Location
- 1446 Kittanning Pike Karns City, PA 16041

Information
- School district: Karns City Area School District
- NCES District ID: 4209600
- Superintendent: Dr. Eric Ritzert
- NCES School ID: 420960001154
- Principal, Grades 7-9: Mrs. Brenda Knoll
- Principal, Grades 10-12: Dr.

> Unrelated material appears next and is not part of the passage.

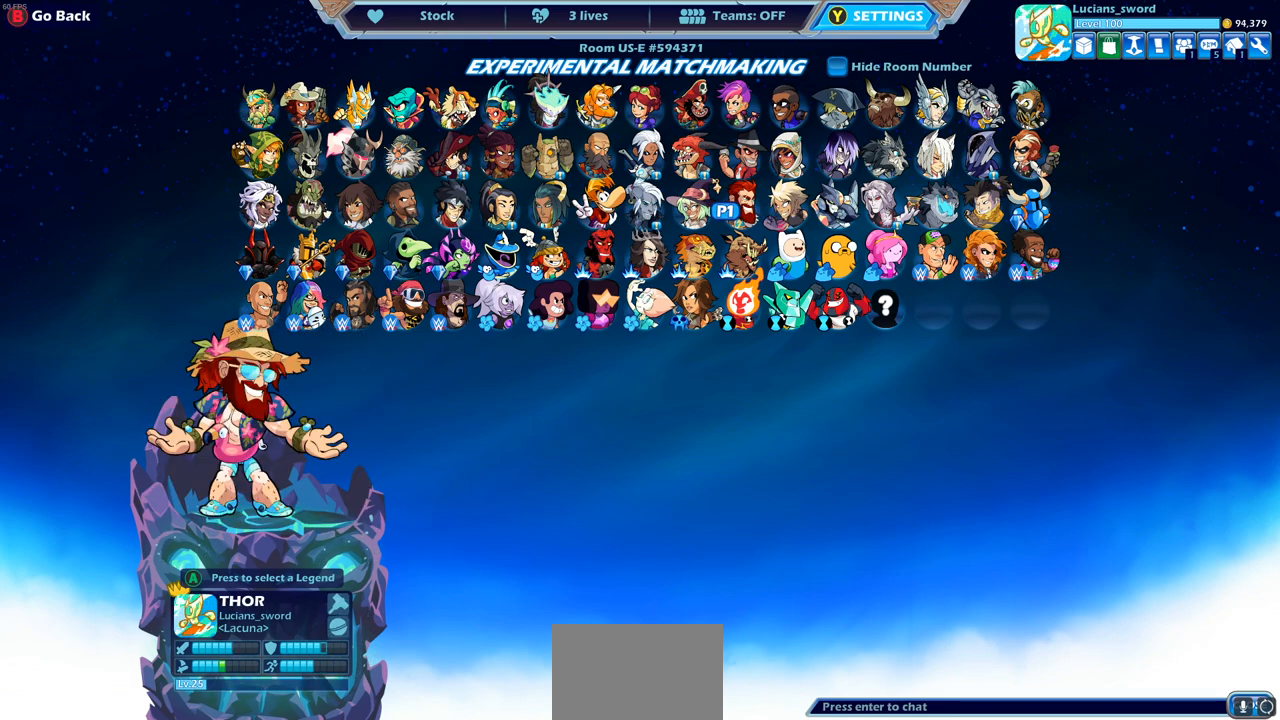
{"buttons": [], "left_stick": "center", "right_stick": "center", "events": [[333, "CROSS", "down"], [500, "CROSS", "up"]]}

Michael Stimac
- Teaching staff: 47.10 (FTE)
- Grades: 7-12
- Enrollment: 650 (2023-2024)
- Student to teacher ratio: 13.80
- Colors: Purple and gold
- Nickname: Gremlins
- Website: https://kchs.kcasdk12.org/

= Karns City Area Junior/Senior High School =

High school in Pennsylvania, United States

Karns City Area Junior/Senior High School is located in Karns City, Pennsylvania. It is part of the Karns City Area School District. The school serves students residing in the Butler County, Clarion County, and Armstrong counties. The boroughs of Chicora, East Brady, Fairview, Karns City, Petrolia, and Bruin, as well as the townships of Parker, Fairview, Donegal, Perry, Sugarcreek, Brady's Bend, and Brady are within Karns City School District boundaries. The principals are Dr. Michael Stimac (Grades 10-12) and Mrs. Brenda Knoll (grades 7-9). The school colors are purple and gold. The school mascot is the Gremlin.